====== ФРАГМЕНТ ТЕКСТА ======
Чтобы обострить нашу мысль, скажем так: интернет есть технологически наиболее развитое и оснащенное средство удержания людей вне процессов деятельности. Благодаря интернету происходит особо эффективное отчуждение современного человека от целевого проектного действия. И как следствие – отказ информационного общества в целом от всех важнейших принципов, обеспечивающих саму возможность такого действия – от целеполагания, самоопределения, замысливания и т.д.

В) Раздутый план языковых игр также полностью замещает собой план мышления.

Этому типу отчуждения в равной мере способствует сам принцип информатизации, возведенный в эпоху постмодернизма и эпоху интернета в важнейшую культовую ценность. В пространстве постмодернизма информация предстает как один из центральных предметов желания, утоляющий жажду потребления современного «шизоида». В пространстве же интернета информация есть базисная единица, составляющая содержательное наполнение интернет-сетей.

Остановлюсь немного подробнее на последнем пункте. В случае интернета мы имеем дело не с процессами трансляции знания, которое всегда позиционно и мыслительно восстановимо в своем генезисе, но именно с информацией и с безличными информационными потоками.

То же относится и к оргтехническому типу знания, по отношению к которому информация опять же не самостоятельна: ее схема порождения и употребления задается извне в виде предписания. Согласно этим предписаниям, человек должен проделать всего лишь некоторые движения по четко заданному алгоритму. Поступит другой «сигнал» – алгоритм будет выбран другой. При этом об истинности схемы речи вообще не идет; важна лишь успешность ее применения и рекламирования. Все сбои в схеме списываются, как правило, на ее реализацию. (В качестве примера здесь можно вспомнить интернет-биржи, где за мельканием котировок абсолютно невозможно восстановить реальные экономические или политико-экономические процессы, и где играющий должен просто-напросто встраиваться внутрь заранее заданного алгоритма.).

Соответственно, тип общения между людьми в информационном обществе, опосредуемом интернетом, предстает либо как безличный обмен блоками информационных текстов, либо как чисто техническое взаимодействие в рамках того или другого алгоритма. В принципе онтологичность этих текстов или истинность этих действий может быть восстановлена и обсуждена – однако стандартные деконструктивистские «отмычки», предлагаемые постмодернизмом, не позволяют этого сделать, потому что они в принципе были разработаны для прямо обратного – для деонтологизации мира знаний и знаний о мире.

Общность, формируемая посредством интернета, предстает как обезличенная и освобожденная от теоретического мышления совокупность потребителей и носителей информации. Даже обладающий теоретическим мышлением человек, будучи регулярно «пропускаем» сквозь данный тип взаимодействия, вполне рискует потерять те способности, которые позволяют ему включаться в процессы порождения и развития знания. Поскольку привычка к языковым играм и скоростным информационным потокам может вызвать непоправимые деструкции в мышлении и сознании (породить хаотизм, клиповость, разрушить способность сосредоточиваться и удерживать в сознании какой-то один идеальный объект, напрочь убить сами способности к идеализационной и понятийной работе и т.д.).
====== СОБРАННЫЕ ДАННЫЕ ======
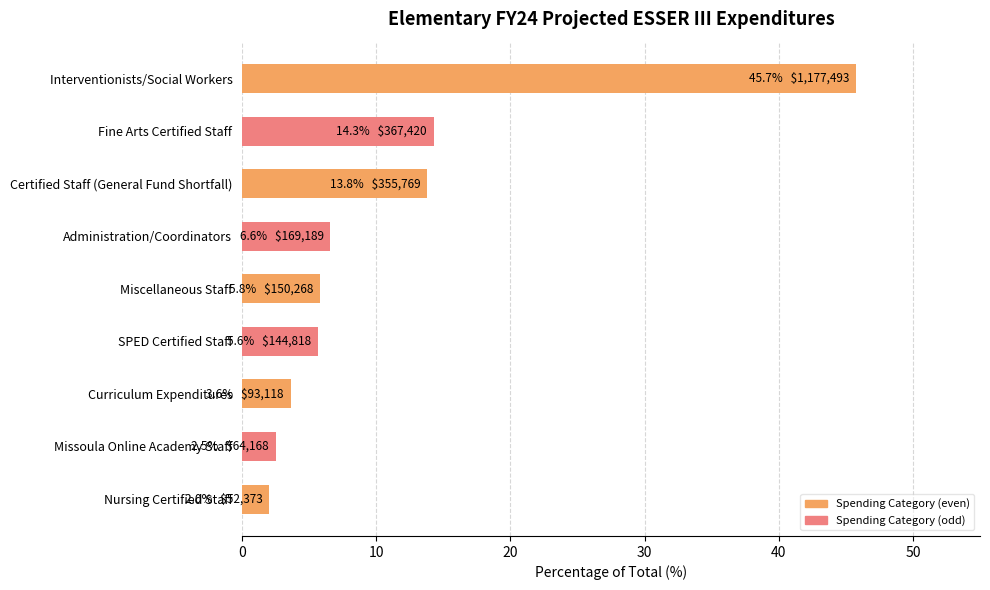

What is the change in value from Certified Staff (General Fund Shortfall) to Administration/Coordinators?

-7.2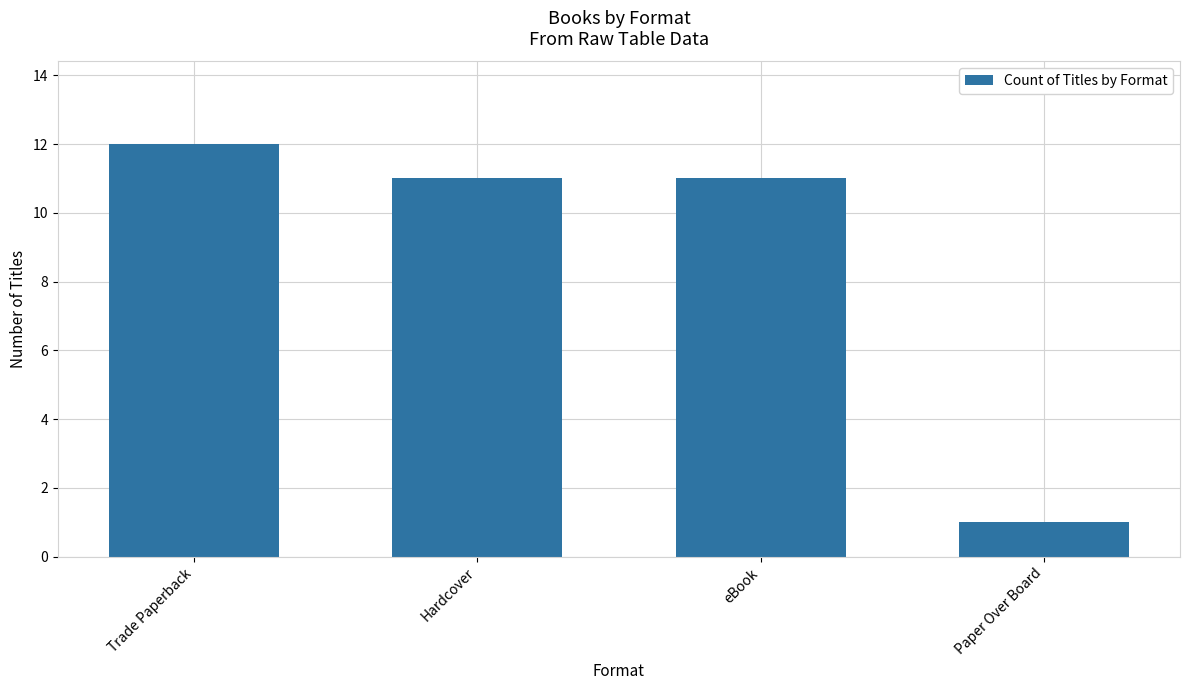

The value at Trade Paperback is 12. True or false?

True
======
ЗАДАНИЕ К ВЫПОЛНЕНИЮ: Объясните по фрагменту об интернете и информационном обществе, почему стандартные деконструктивистские «отмычки» постмодернизма не позволяют восстановить и обсудить онтологичность информационных текстов или истинность действий. Уложитесь в одно–три предложения. Приведенные данные для работы не нужны.

ОТВЕТ НА ЗАДАНИЕ: Эти «отмычки» в принципе были разработаны для прямо обратного, а именно для деонтологизации мира знаний и знаний о мире. Поэтому с их помощью онтологичность текстов и истинность действий восстановить нельзя.